THE LUBLIN CASTLE
Situated where the Czechówka River flows into the Bystrzyca and surrounded by marshes, the Castle Hill was a difficult place to conquer. This favourable natural location was the reason why, probably in the 6th c., an early-medieval defensive settlement was established on the very hill.
A Gothic castle built by Casimir the Great in the first half of the 14th c. was ruined during wartime in the second half of the 17th c. and consequently demolished in the 18th c. The only remnants of the old castle are the 13th-century Romanesque tower called a donjon, the Gothic Holy Trinity Royal Chapel and a fragment of the Gothic Jewish Tower.

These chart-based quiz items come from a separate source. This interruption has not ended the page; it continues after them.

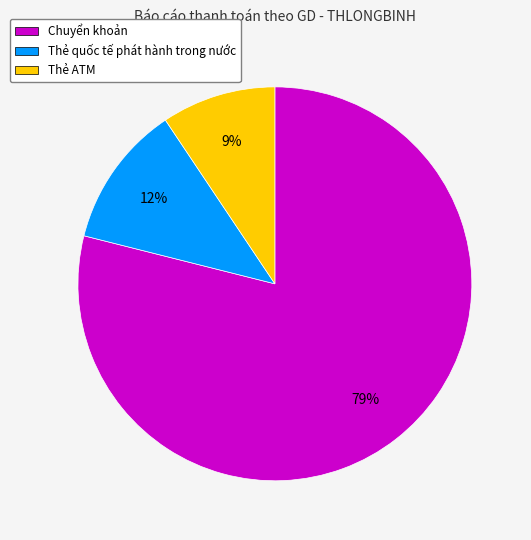

Which category has the smallest portion of the pie?

Thẻ ATM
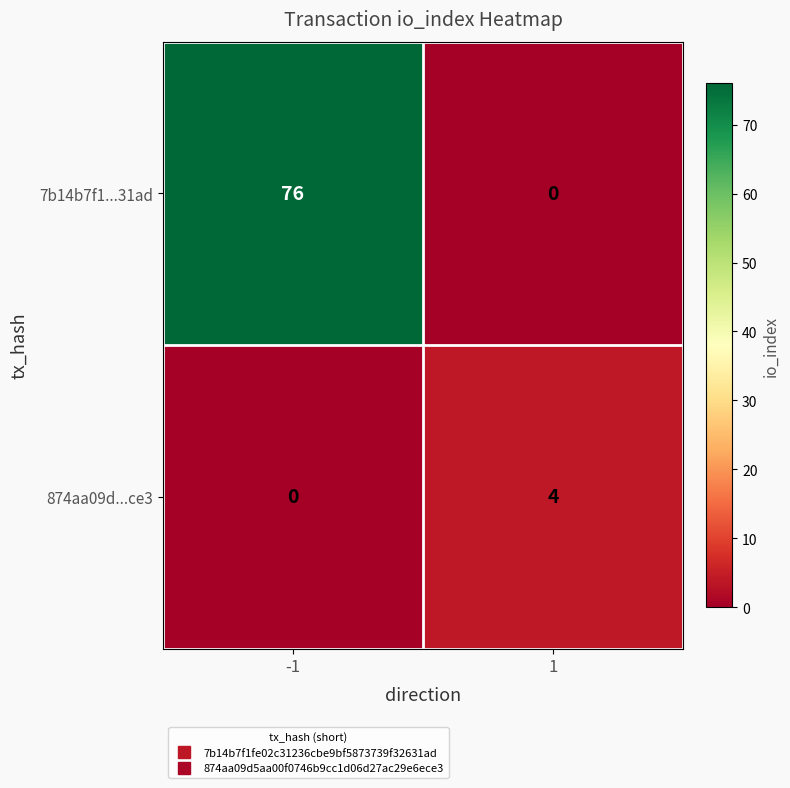

Rank the series by their average value, from lowest to highest.

874aa09d...ce3, 7b14b7f1...31ad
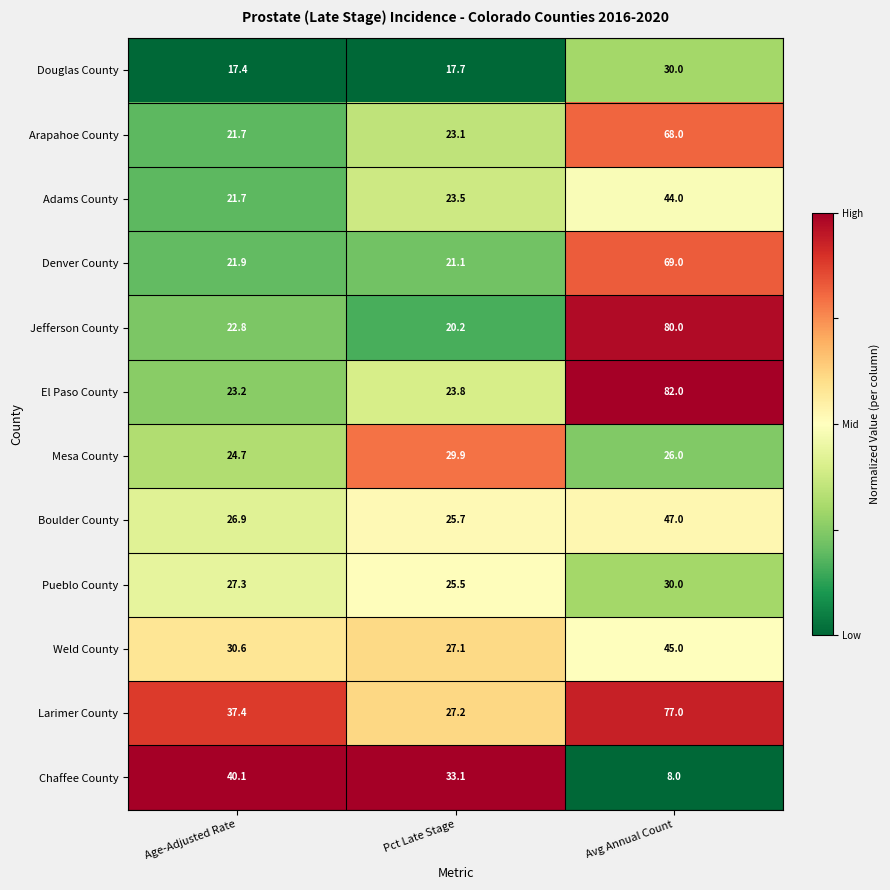

What is the sum of all Larimer County values?

141.6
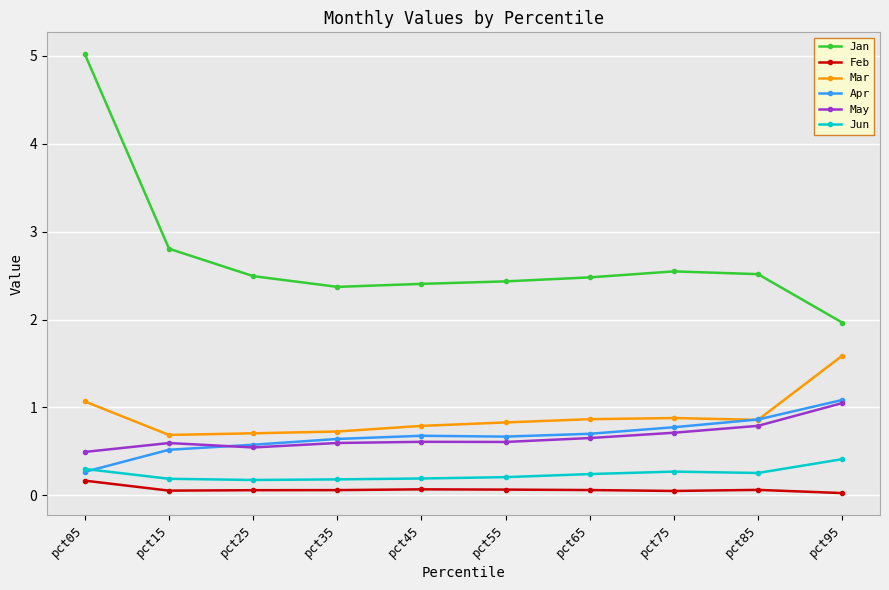

What is the value of the Jan point at the 1st from the left?

5.0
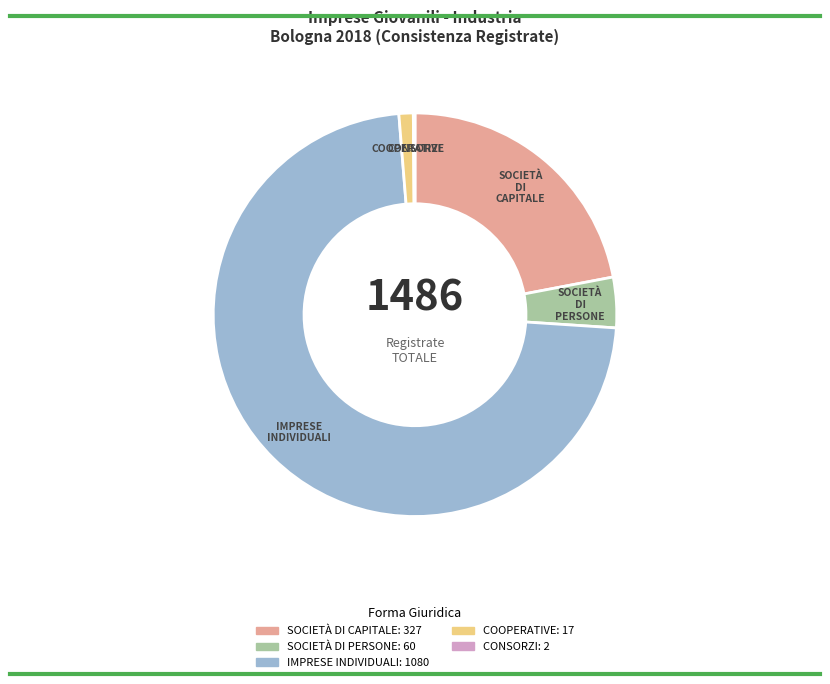

Is there any slice that represents more than half of the pie?

Yes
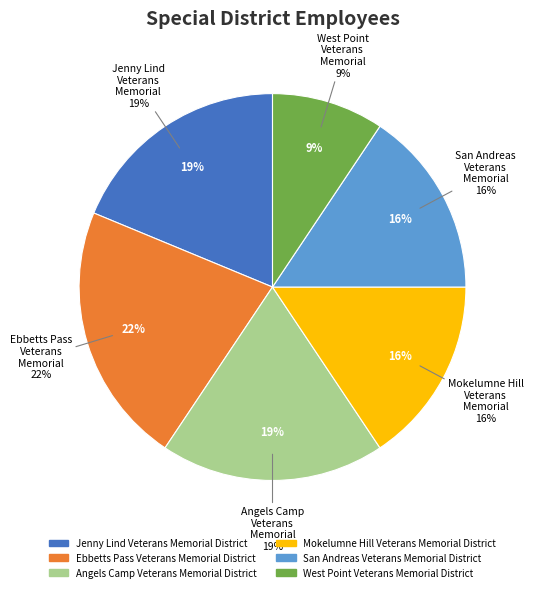

Is it true that Angels Camp Veterans Memorial District is 8% of the pie?

False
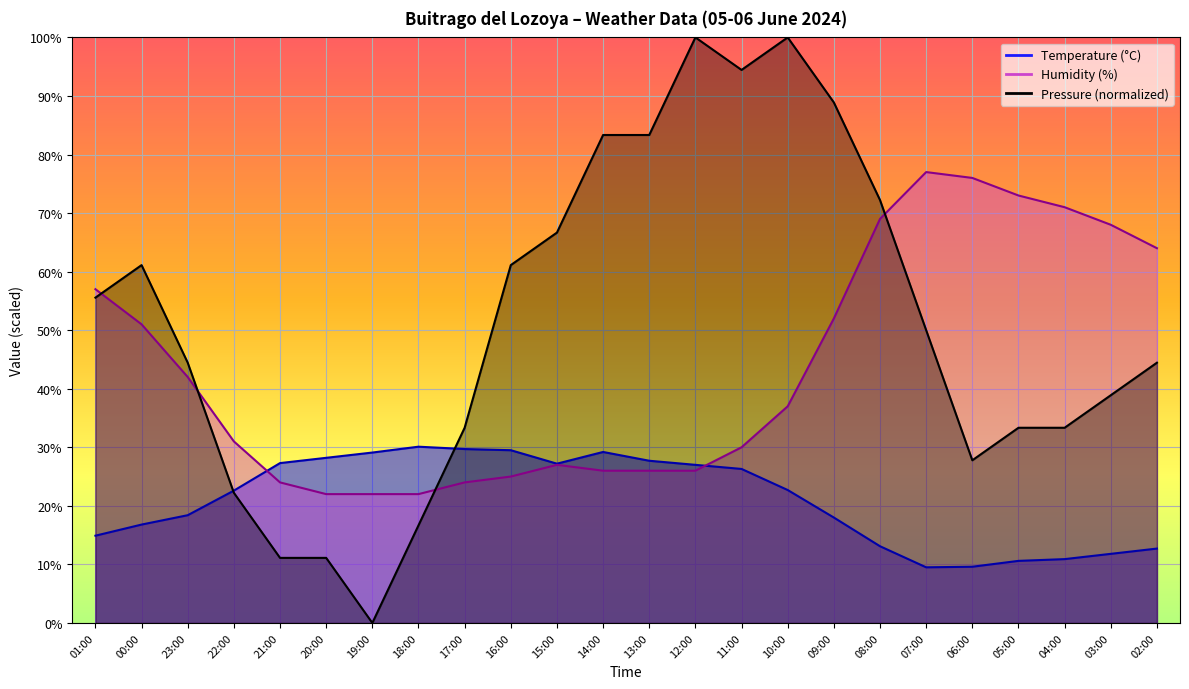

Which has a higher value, 20:00 or 22:00?

20:00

The present neo-Gothic castle was built in the years 1824-26 and served as a prison used by Austrian and Russian Partition authorities, German occupants and also by the authorities of the People’s Republic of Poland till 1954.
The castle is the seat of the Lublin Museum, which has countless valuable exhibits displayed in archaeological, numismatic, ethnographic and military departments. The gallery of paintings boasts the famous painting ‘The Union of Lublin’ by Jan Matejko as well as many other interesting art works by Polish and foreign artists.
DONJON
This Romanesque defence tower is the oldest structure on the Castle Hill. It was built in the first half of the 13th c. from brick and stone. The tower is 20 metres high with walls as thick as 4 metres near the ground. A characteristic feature of Romanesque style is a pairing of two arcade openings separated by a colonette which lets sunlight into the top floor of the donjon.
There is a viewing terrace on the top of the tower, which offers a spectacular panorama of the Old Town and the city.
HOLY TRINITY ROYAL CHAPEL
The Holy Trinity Chapel, situated on the Castle Hill, is one of the most important historic buildings in Lublin. It features beautiful Russo-Byzantine frescoes painted in the first half of the 15th c. at the request of King Ladislaus Jagiello. These paintings on the walls of a Roman-Catholic chapel depict religious images characteristic of the Orthodox Church, which is a unique example of the co-existence of East and West European cultures in Lublin. Among the portraits of saints and biblical scenes there are frescoes presenting Ladislaus Jagiello – and they are the only depictions of the king painted during his lifetime.